This configuration makes the heat capacity of the heating roller 21
smaller than that of the fixing roller 22 so as to heat the heating
roller 21 rapidly, thereby shortening the warm-up time.
[0040] The belt 23 bridging the heating roller 21 and the fixing
roller 22 is heated at a position W1 where it comes in contact with
the heating roller 21 heated by the induction heating means 26. As
the rollers 21 and 22 rotate, the inner surface of the belt 23 is
heated continuously, and in this manner, the entire belt is
heated.
[0041] As FIG. 5 shows, the belt 23 is a composite layer belt which
comprises a heating layer 23a made of magnetic metal such as iron,
cobalt or nickel, or alloys of such metals as a base material, and
a releasing layer 23b made of a resilient member such as silicon
rubber and fluorocarbon rubber. The belt 23 is formed of a heating
layer, a resilient layer and a releasing layer, stacked together in
the order.
[0042] The composite layer helps to stabilize the temperature of
the belt 23 and improves reliability even when a foreign object
gets in between the belt 23 and the heating roller 21 and makes a
gap. This is because heat from the heating layer 23a generated by
the electromagnetic induction heats up the belt 23.
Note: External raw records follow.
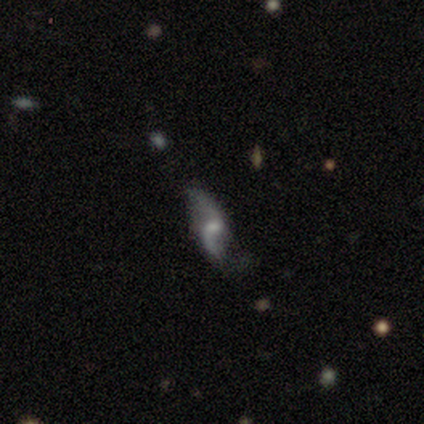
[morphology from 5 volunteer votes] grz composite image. It shows a featured or disk galaxy (80%) with a weak bar (50%), 2 (75%) loose (100%) spiral arms (100%) and no central bulge (50%). Merging: none (40%, tied with minor disturbance).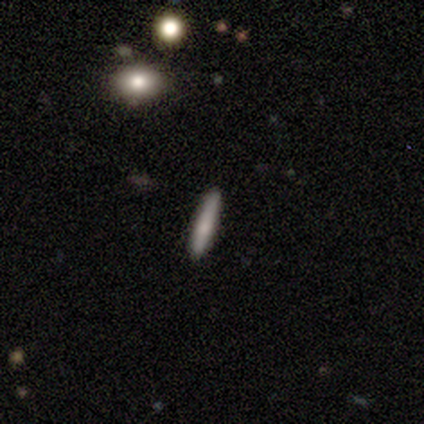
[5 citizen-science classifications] Smooth or featured?
  - smooth: 60% *
  - featured or disk: 40%
  - star or artifact: 0%
How rounded?
  - cigar-shaped: 100% *
  - round: 0%
  - in between: 0%
Merging?
  - none: 80% *
  - minor disturbance: 20%
  - major disturbance: 0%
  - merger: 0%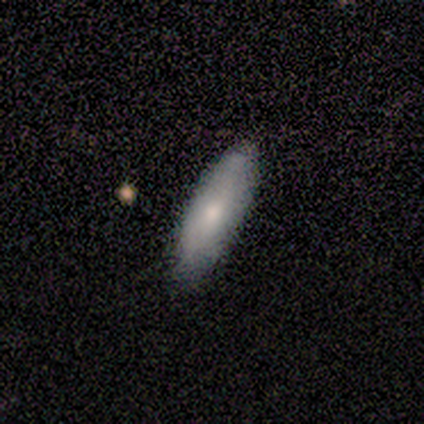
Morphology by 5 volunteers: Smooth or featured? 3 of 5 (60%) said smooth. How rounded? 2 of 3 (67%) said cigar-shaped. Merging? 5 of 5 (100%) said none.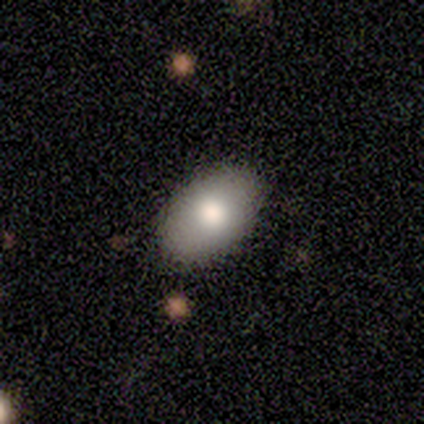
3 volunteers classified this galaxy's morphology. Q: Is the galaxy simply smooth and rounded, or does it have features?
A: smooth — 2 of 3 (67%).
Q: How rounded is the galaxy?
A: in between — 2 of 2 (100%).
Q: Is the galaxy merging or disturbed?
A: none — 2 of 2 (100%).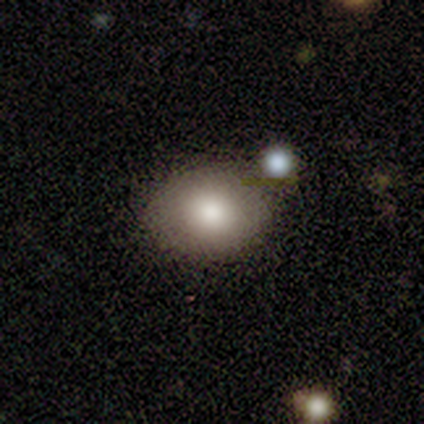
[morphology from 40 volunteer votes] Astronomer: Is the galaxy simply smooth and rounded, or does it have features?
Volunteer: smooth — 78%.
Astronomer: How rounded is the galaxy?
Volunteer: in between — 65%.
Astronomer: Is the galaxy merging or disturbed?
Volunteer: none — 47%.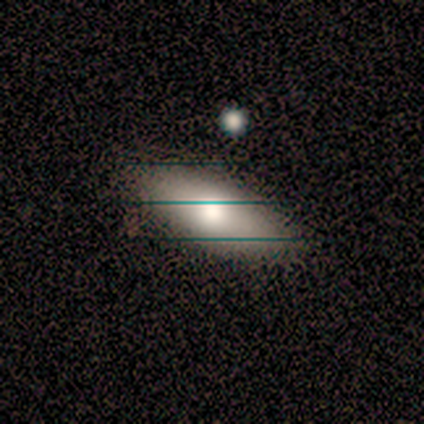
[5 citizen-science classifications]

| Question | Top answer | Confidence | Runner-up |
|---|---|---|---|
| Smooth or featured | smooth | 40% | tied: star or artifact (40%) |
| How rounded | in between | 50% | tied: cigar-shaped (50%) |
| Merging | none | 100% | — |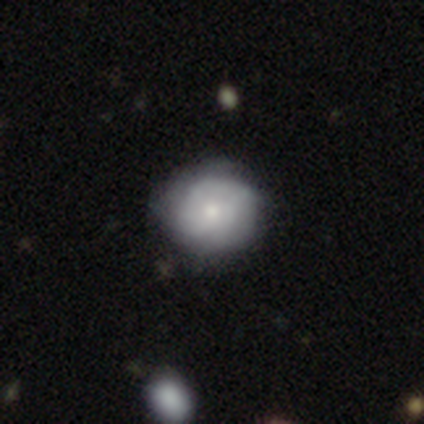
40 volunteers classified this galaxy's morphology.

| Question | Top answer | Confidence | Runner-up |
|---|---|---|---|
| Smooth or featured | featured or disk | 50% | smooth (48%) |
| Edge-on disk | no | 100% | — |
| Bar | no | 80% | weak (20%) |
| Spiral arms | yes | 60% | no (40%) |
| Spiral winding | tight | 75% | medium (17%) |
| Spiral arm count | can't tell | 42% | 1 (17%) |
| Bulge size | moderate | 55% | small (40%) |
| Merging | none | 41% | minor disturbance (18%) |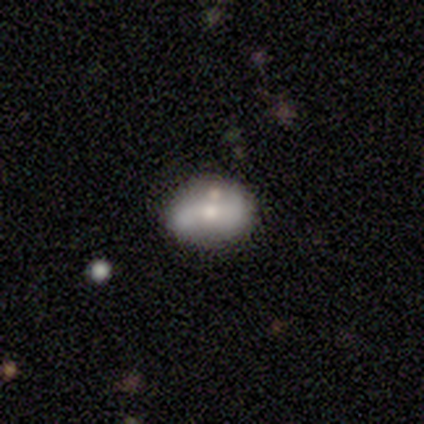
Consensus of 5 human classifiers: Smooth or featured?
  - featured or disk: 80% *
  - star or artifact: 20%
  - smooth: 0%
Edge-on disk?
  - no: 100% *
  - yes: 0%
Bar?
  - strong: 50% *
  - weak: 25%
  - no: 25%
Spiral arms?
  - yes: 75% *
  - no: 25%
Spiral winding?
  - loose: 67% *
  - medium: 33%
  - tight: 0%
Spiral arm count?
  - 2: 100% *
  - 1: 0%
  - 3: 0%
  - 4: 0%
  - more than 4: 0%
  - can't tell: 0%
Bulge size?
  - moderate: 75% *
  - small: 25%
  - dominant: 0%
  - large: 0%
  - none: 0%
Merging?
  - none: 100% *
  - minor disturbance: 0%
  - major disturbance: 0%
  - merger: 0%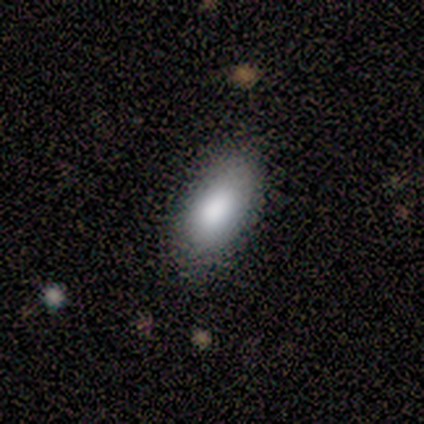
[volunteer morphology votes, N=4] Smooth or featured? 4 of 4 (100%) said smooth. How rounded? 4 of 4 (100%) said in between. Merging? 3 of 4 (75%) said none.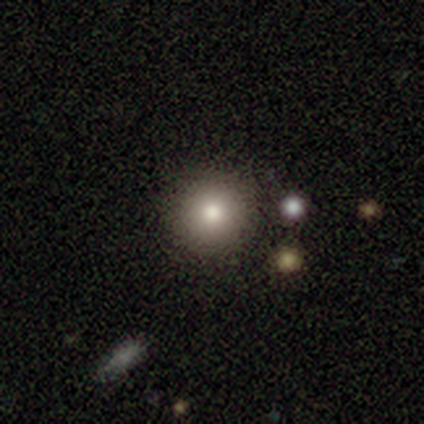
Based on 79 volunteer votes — Overall: smooth (84%). How rounded: round (97%). Merging: none (61%).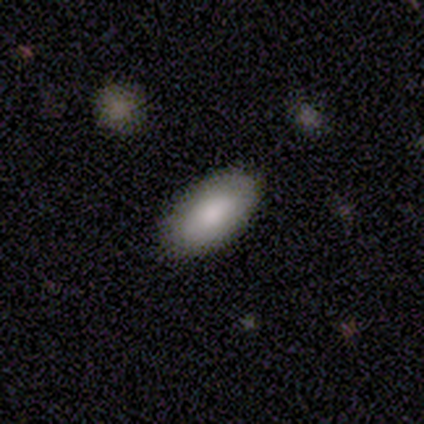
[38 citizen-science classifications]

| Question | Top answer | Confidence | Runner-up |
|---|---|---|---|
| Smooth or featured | smooth | 82% | star or artifact (11%) |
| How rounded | in between | 94% | cigar-shaped (6%) |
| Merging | none | 85% | minor disturbance (9%) |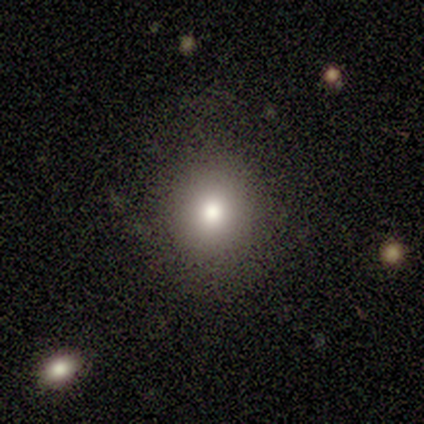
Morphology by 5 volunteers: Consensus on every question: smooth or featured — smooth (100%); how rounded — round (100%); merging — none (100%).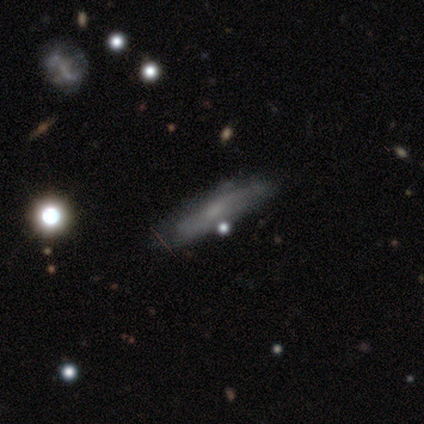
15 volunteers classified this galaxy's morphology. This is likely a featured or disk galaxy (67%). It is likely viewed edge-on (60%). Edge-on bulge: possibly none (50%, tied with rounded). Merging: possibly none (57%).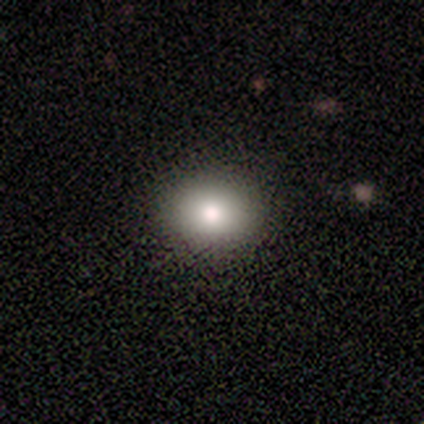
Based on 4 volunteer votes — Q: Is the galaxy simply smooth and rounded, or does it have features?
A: smooth — 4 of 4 (100%).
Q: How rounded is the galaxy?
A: in between — 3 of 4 (75%).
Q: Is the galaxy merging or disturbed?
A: none — 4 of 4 (100%).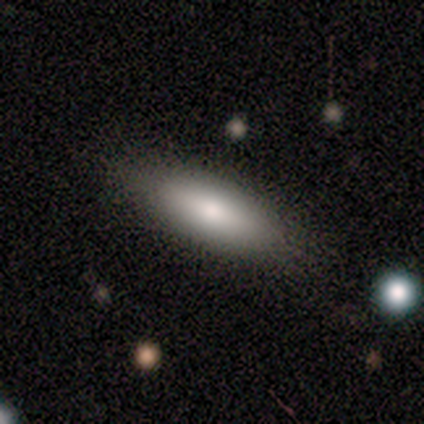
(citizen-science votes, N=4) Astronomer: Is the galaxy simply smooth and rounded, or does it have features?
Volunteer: smooth — 75%.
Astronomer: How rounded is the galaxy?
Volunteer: cigar-shaped — 100%.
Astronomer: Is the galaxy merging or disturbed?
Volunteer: none — 75%.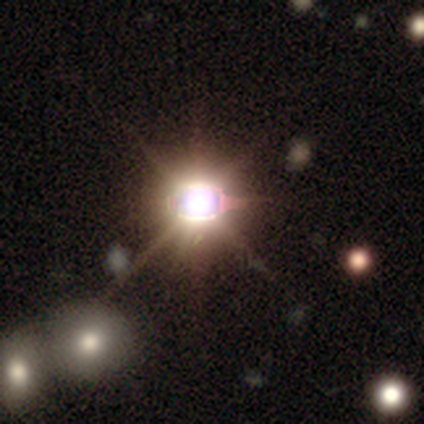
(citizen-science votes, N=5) A star or artifact, not a galaxy (100%).

Vote fractions:
- Smooth or featured? star or artifact: 100% / smooth: 0% / featured or disk: 0%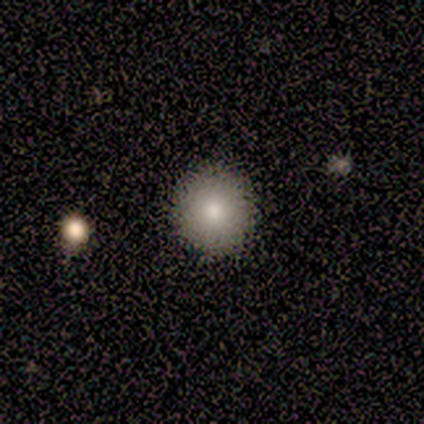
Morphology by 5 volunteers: This appears to be a smooth galaxy with no disk features (100%) that is round (100%). Merging: none (100%).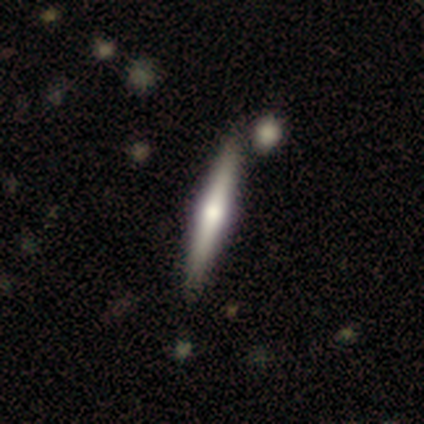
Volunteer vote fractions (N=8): This is likely a featured or disk galaxy (62%). It is clearly viewed edge-on (100%). Edge-on bulge: clearly rounded (100%). Merging: clearly none (88%).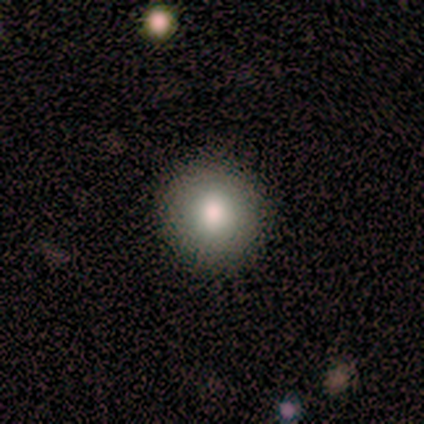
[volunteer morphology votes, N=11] A smooth galaxy with no disk features (82%) that is round (89%).

Vote fractions:
- Smooth or featured? smooth: 82% / featured or disk: 18% / star or artifact: 0%
- How rounded? round: 89% / in between: 11% / cigar-shaped: 0%
- Merging? none: 100% / minor disturbance: 0% / major disturbance: 0% / merger: 0%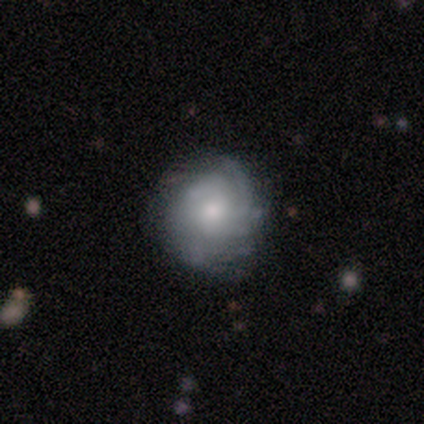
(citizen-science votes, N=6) A featured or disk galaxy (67%) with no bar (75%), 1 (50%) tight (50%) spiral arms (100%) and a small central bulge (100%).

Vote fractions:
- Smooth or featured? featured or disk: 67% / star or artifact: 33% / smooth: 0%
- Edge-on disk? no: 100% / yes: 0%
- Bar? no: 75% / weak: 25% / strong: 0%
- Spiral arms? yes: 100% / no: 0%
- Spiral winding? tight: 50% / medium: 25% / loose: 25%
- Spiral arm count? 1: 50% / 2: 25% / 4: 25% / 3: 0% / more than 4: 0% / can't tell: 0%
- Bulge size? small: 100% / dominant: 0% / large: 0% / moderate: 0% / none: 0%
- Merging? none: 100% / minor disturbance: 0% / major disturbance: 0% / merger: 0%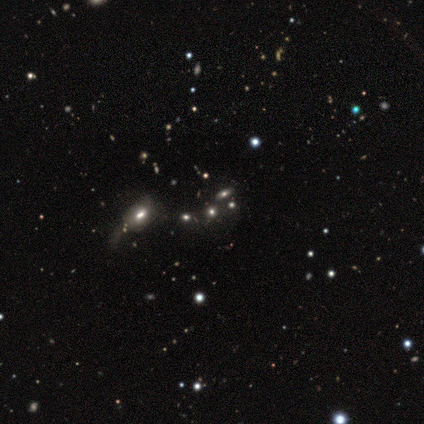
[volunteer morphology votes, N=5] Volunteers were most divided on "bulge size" (3-way tie): dominant: 33%, moderate: 33%, none: 33%, large: 0%, small: 0%; "merging" (2-way tie): none: 50%, major disturbance: 50%, minor disturbance: 0%, merger: 0%. More confident: edge-on disk — no (100%); bar — no (100%); spiral arms — no (100%); smooth or featured — featured or disk (60%).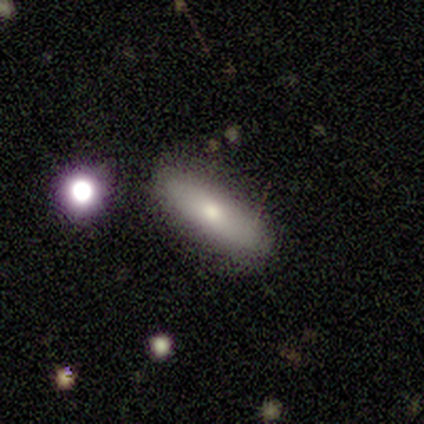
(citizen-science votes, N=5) A smooth galaxy with no disk features (100%) that is in between round and cigar-shaped (60%).

Vote fractions:
- Smooth or featured? smooth: 100% / featured or disk: 0% / star or artifact: 0%
- How rounded? in between: 60% / cigar-shaped: 40% / round: 0%
- Merging? none: 100% / minor disturbance: 0% / major disturbance: 0% / merger: 0%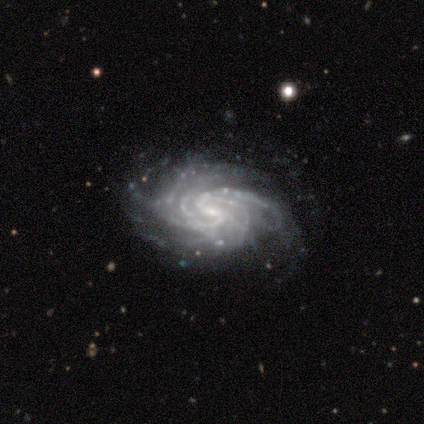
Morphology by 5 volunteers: A featured or disk galaxy (100%) with no bar (60%), 4 (60%) medium (60%) spiral arms (100%) and a small central bulge (100%).

Vote fractions:
- Smooth or featured? featured or disk: 100% / smooth: 0% / star or artifact: 0%
- Edge-on disk? no: 100% / yes: 0%
- Bar? no: 60% / weak: 40% / strong: 0%
- Spiral arms? yes: 100% / no: 0%
- Spiral winding? medium: 60% / tight: 40% / loose: 0%
- Spiral arm count? 4: 60% / more than 4: 20% / can't tell: 20% / 1: 0% / 2: 0% / 3: 0%
- Bulge size? small: 100% / dominant: 0% / large: 0% / moderate: 0% / none: 0%
- Merging? none: 80% / minor disturbance: 20% / major disturbance: 0% / merger: 0%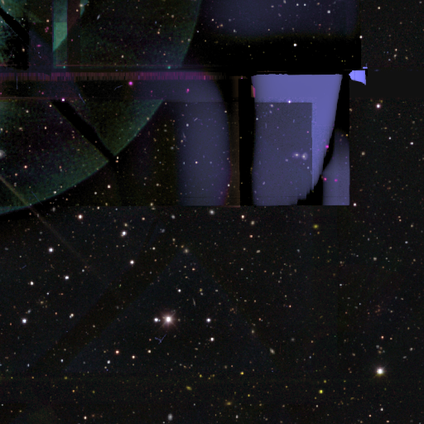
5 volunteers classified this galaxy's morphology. star or artifact 100%, smooth 0%, featured or disk 0%.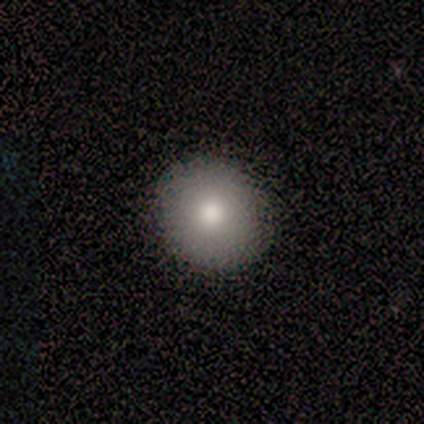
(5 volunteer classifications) Smooth or featured?
  - smooth: 80% *
  - star or artifact: 20%
  - featured or disk: 0%
How rounded?
  - round: 75% *
  - in between: 25%
  - cigar-shaped: 0%
Merging?
  - none: 100% *
  - minor disturbance: 0%
  - major disturbance: 0%
  - merger: 0%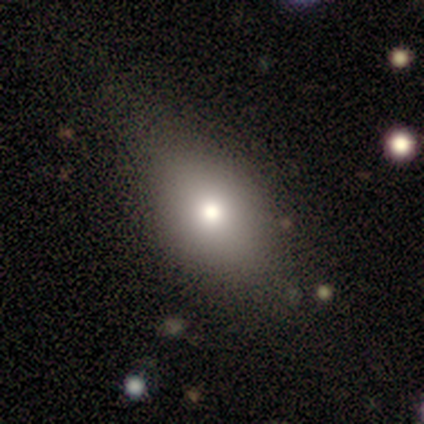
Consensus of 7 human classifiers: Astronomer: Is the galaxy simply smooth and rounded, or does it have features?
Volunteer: smooth — 57%.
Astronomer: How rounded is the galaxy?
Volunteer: round — 50%, tied with in between at 50%.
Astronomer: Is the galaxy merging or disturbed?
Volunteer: none — 33%, tied with minor disturbance and major disturbance at 33%.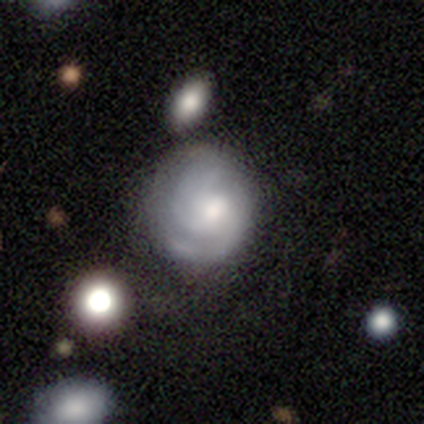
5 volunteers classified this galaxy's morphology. Smooth or featured?
  - smooth: 60% *
  - featured or disk: 40%
  - star or artifact: 0%
How rounded?
  - round: 100% *
  - in between: 0%
  - cigar-shaped: 0%
Merging?
  - none: 40% * (tied)
  - major disturbance: 40% * (tied)
  - minor disturbance: 20%
  - merger: 0%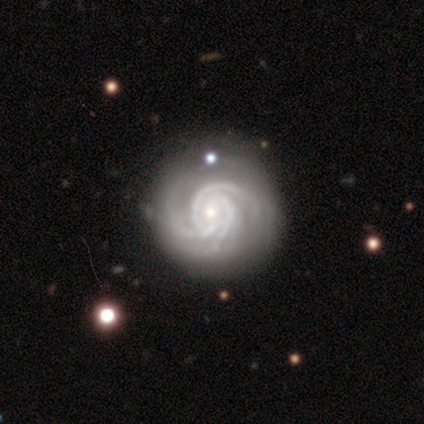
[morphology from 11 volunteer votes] A featured or disk galaxy (100%) with no bar (45%), 3 (45%) tight (82%) spiral arms (100%) and a small central bulge (64%). Merging: none (91%).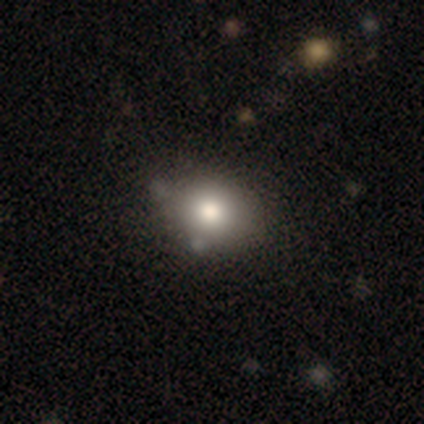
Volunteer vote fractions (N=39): Morphology: type=smooth (69%); roundness=in between (59%); merging=none (66%).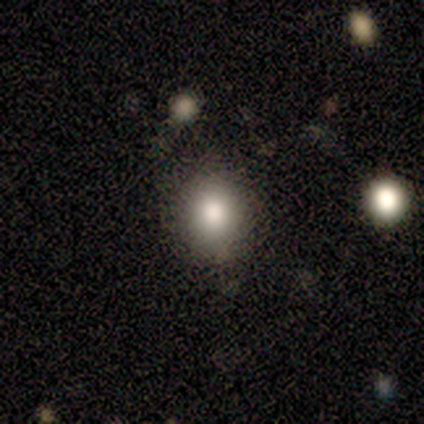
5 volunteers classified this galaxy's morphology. type=smooth (80%); roundness=round (75%); merging=none (75%).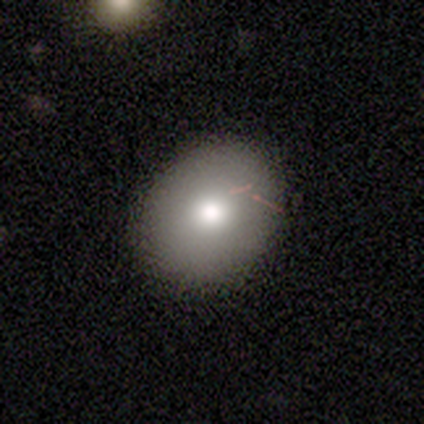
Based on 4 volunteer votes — smooth-or-featured: smooth: 100% | featured or disk: 0% | star or artifact: 0%
  how-rounded: round: 75% | in between: 25% | cigar-shaped: 0%
  merging: none: 100% | minor disturbance: 0% | major disturbance: 0% | merger: 0%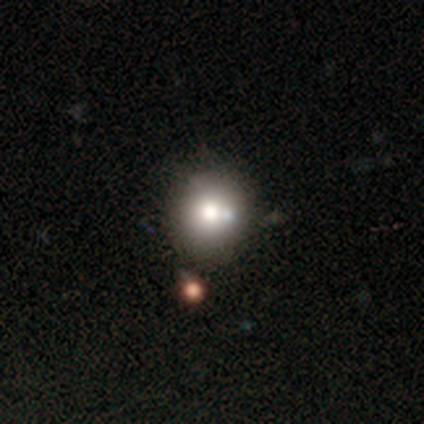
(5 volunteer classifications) Smooth or featured?
  - smooth: 80% *
  - star or artifact: 20%
  - featured or disk: 0%
How rounded?
  - round: 75% *
  - in between: 25%
  - cigar-shaped: 0%
Merging?
  - minor disturbance: 50% *
  - none: 25%
  - merger: 25%
  - major disturbance: 0%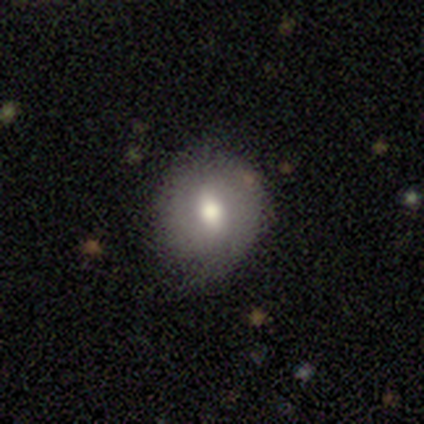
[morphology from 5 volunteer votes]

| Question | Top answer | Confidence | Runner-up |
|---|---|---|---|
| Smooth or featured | smooth | 60% | featured or disk (40%) |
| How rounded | round | 67% | in between (33%) |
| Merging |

[0043] The thickness of the heating layer 23a is preferably 20-50
.mu.m; in the present embodiment it is about 30 .mu.m. If the
heating layer 23a is thicker than 50 .mu.m, distortion stress
generated during the rotation of the belt becomes large.
Consequently, shear force causes cracks and in some cases lowers
the mechanical strength significantly. When the heating layer 23a
is thinner than 20 .mu.m, thrust load generated by meandering of
the belt during rotation is applied on the ends of the belt,
causing cracks or fissures to develop in the composite layer
belt.
[0044] The preferable thickness of the releasing layer 23b is
between 100 and 300 .mu.m; in the present embodiment it is around
200 .mu.m. When the thickness is within this range, the toner image
T formed on the recording medium 21 can be sufficiently enclosed by
the surface layer of the belt 23, thus the toner image T can be
heated and melted evenly.
[0045] When the releasing layer 23b is thinner than 100 .mu.m, the
thermal capacity of the belt 23 becomes small. As a consequence,
the temperature on the surface of the belt drops significantly
during the fixing process of the toner so that sufficient fixing
can not be maintained. On the other hand, if the releasing layer
23b is thicker than 300 .mu.m, the heat capacity of the belt 23
becomes larger, extending the warm-up time. Furthermore, since the
temperature of the surface of the belt does not drop quickly during
the toner fixing process, solidification of the melted toner near
the exit of the fixing section is hindered. As a result, so-called
hot offset is triggered, lowering the releasing ability of the belt
and allowing the toner to stick to the belt.
[0046] The inner surface of the heating layer 23a may be coated
with resin in order to prevent oxidization of the metal and improve
contact conditions with the heating roller 21.
[0047] As the base material of the belt 23, the heating layer 23a
made of the above metals can be replaced with a heat-resistant
resin layer made of such resins as fluorocarbon resins, polyimide
resin, polyamide resin, polyamideimide resin, PEEK, PES, and
PPS.
[0048] When the base material is made of a resin layer with a high
heat-resistance, the belt 23 can easily fit on the heating roller
21 according to its curvature, and the heat from the heating roller
21 can be transferred to the belt 23 effectively.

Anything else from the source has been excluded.